Beobachtungsübung 1: Eindeutigkeit und Zweideutigkeiten

Als z.B. Norbert Hofer auf die Frage nach seiner Haltung zum russischen Angriff auf die Ukraine befragt wurde, antwortete, er sei gegen JEDES Land, das Krieg führe*  — wie salomonisch! Auch die Ukraine führt ja — ungewollt — Krieg. Leider „vergaß“ der Interviewer ihn auch noch nach dem Krieg Israels im Gazastreifen zu fragen. Ich hätte gerne seine Antwort dazu gehört. Fazit: stellen wir selbst jene Fragen, die ausgelassen wurden.

Achten Sie auch auf schöne Sprachbilder, wenn etwa ein Vertreter einer gesichert rechtsradikalen Partei im deutschen Parlament verspricht: „Unsere Hand bleibt ausgestreckt!“ Man kann sich das schön bildlich vorstellen.

Auch unverständliche Wortneubildungen sind beliebt im Doublespeak, wenn z.B. Abschiebungen ins Taliban-Afghanistan als „technische Reisen“ deklariert werden. Oder andererseits eine betont rustikale Sprechweise, bei der jegliche Vereinfachung schließlich als „normal“ akzeptiert wird – wie wenn etwa ein FPÖler seinen Stammtischbesuchern die Taliban als „regionale Stammeshäuptlinge“ erklärt, die alles „halbwegs im Griff“ hätten. Denn wenn sich dort einer „deppert verhalte“ dann werde er halt aufs Land geschickt; und das „letzte Gesindel“, das dann immer noch nicht „spurt“, schicke man letztlich nach Europa.  Schon erstaunlich, wie einfach sich manch komplexer Zusammenhang erklären lässt, wenn man nur will!

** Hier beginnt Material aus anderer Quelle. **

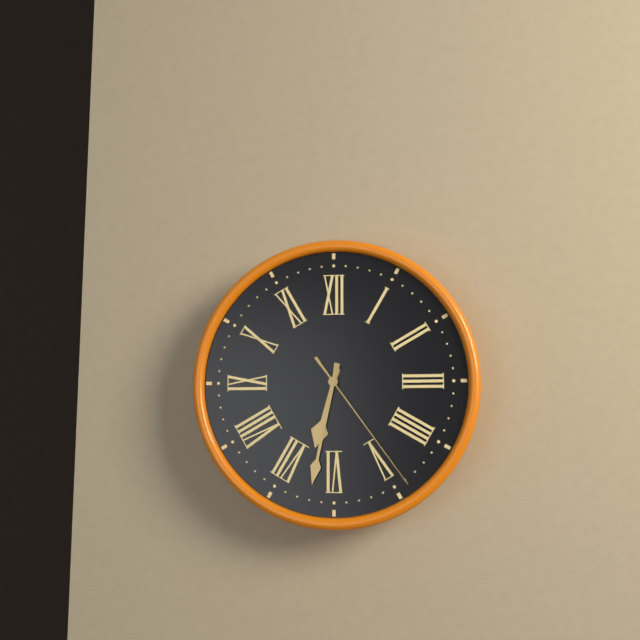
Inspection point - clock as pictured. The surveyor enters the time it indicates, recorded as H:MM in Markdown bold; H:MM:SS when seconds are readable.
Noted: **6:32:24**
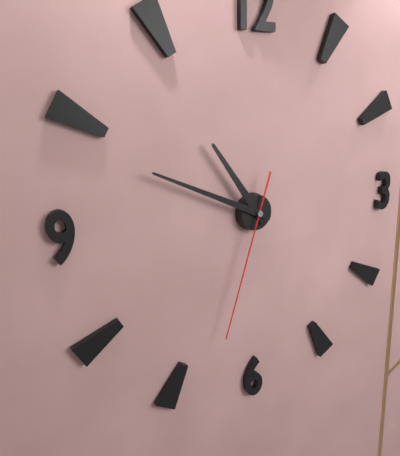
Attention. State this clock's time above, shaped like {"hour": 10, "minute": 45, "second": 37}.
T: {"hour": 10, "minute": 49, "second": 33}
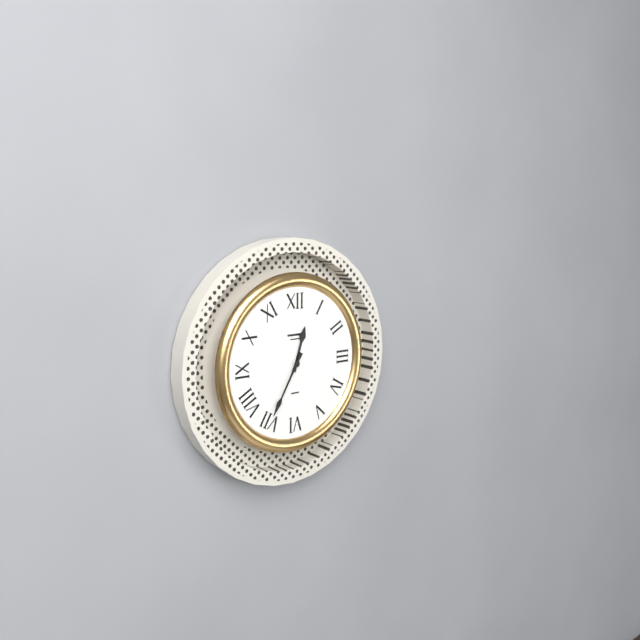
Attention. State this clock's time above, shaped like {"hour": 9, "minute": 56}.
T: {"hour": 12, "minute": 35}
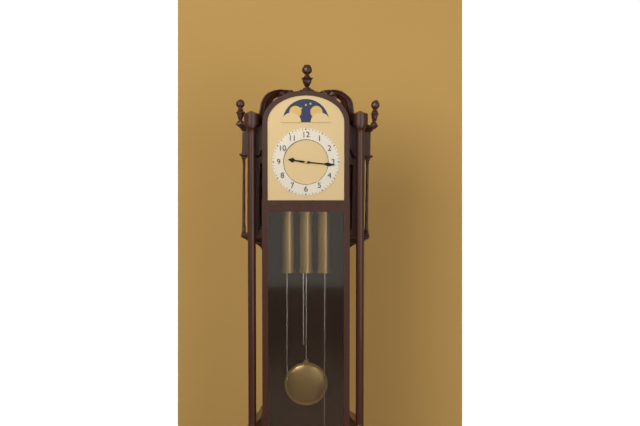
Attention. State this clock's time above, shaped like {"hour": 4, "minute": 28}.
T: {"hour": 9, "minute": 16}
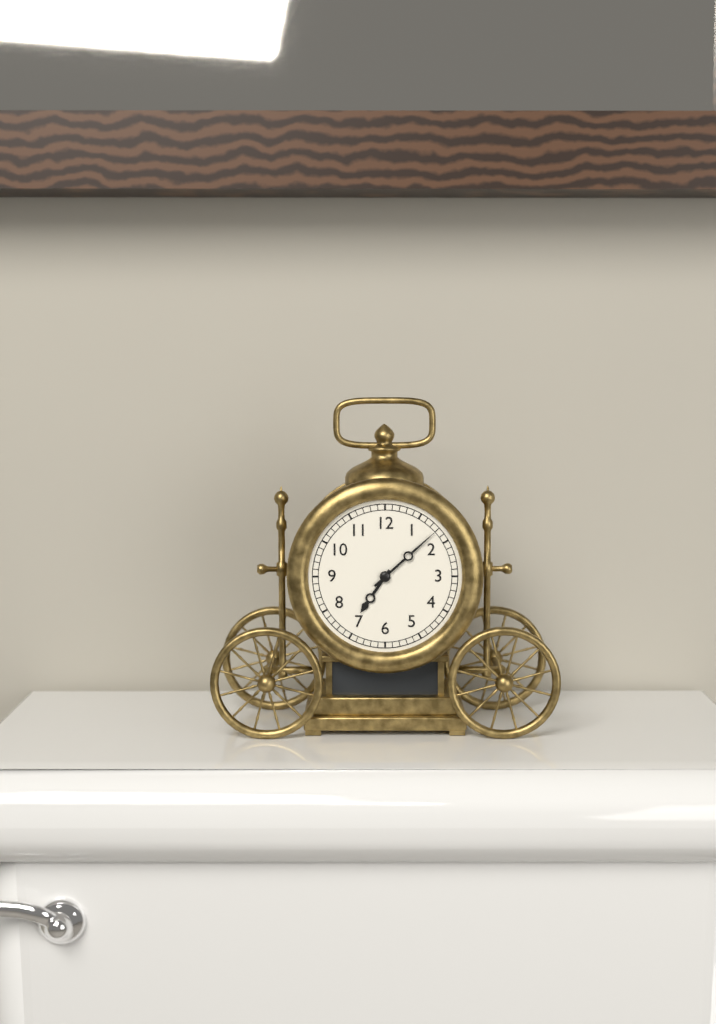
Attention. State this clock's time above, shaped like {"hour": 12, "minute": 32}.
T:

Beobachtungsübung 2: Achten Sie auf außersprachliche Signale beim Ablesen vorbereiteter Reden

Wenn ein rhetorisch versierter Rechtspopulist (kann auch eine Frau sein), egal welcher Nation, plötzlich als Kandidat:in für ein hohes Amt auftritt und auf einmal keine freien Reden mehr schwingt, sondern vorbereitete Erklärungen verliest, wie das z.B. bei Herrn Kickl der Fall war, sobald er sich dem Kanzleramt nahe wähnte: wo verraten unübliches Vokabular, Stimmlage, Mimik, Körperhaltung, Sprechduktus oder eine Abweichung des Vortragstempos (kurzes Innehalten/ schnelleres Tempo), dass er/sie jetzt wahrscheinlich lügt? Und vor allem: Wovon ist jetzt auf einmal nicht mehr die Rede? Auch bei Trump ließ sich, leider nur ganz kurzzeitig, eine solche Sprachveränderung beobachten. Inzwischen ist er aber wieder ganz der Alte.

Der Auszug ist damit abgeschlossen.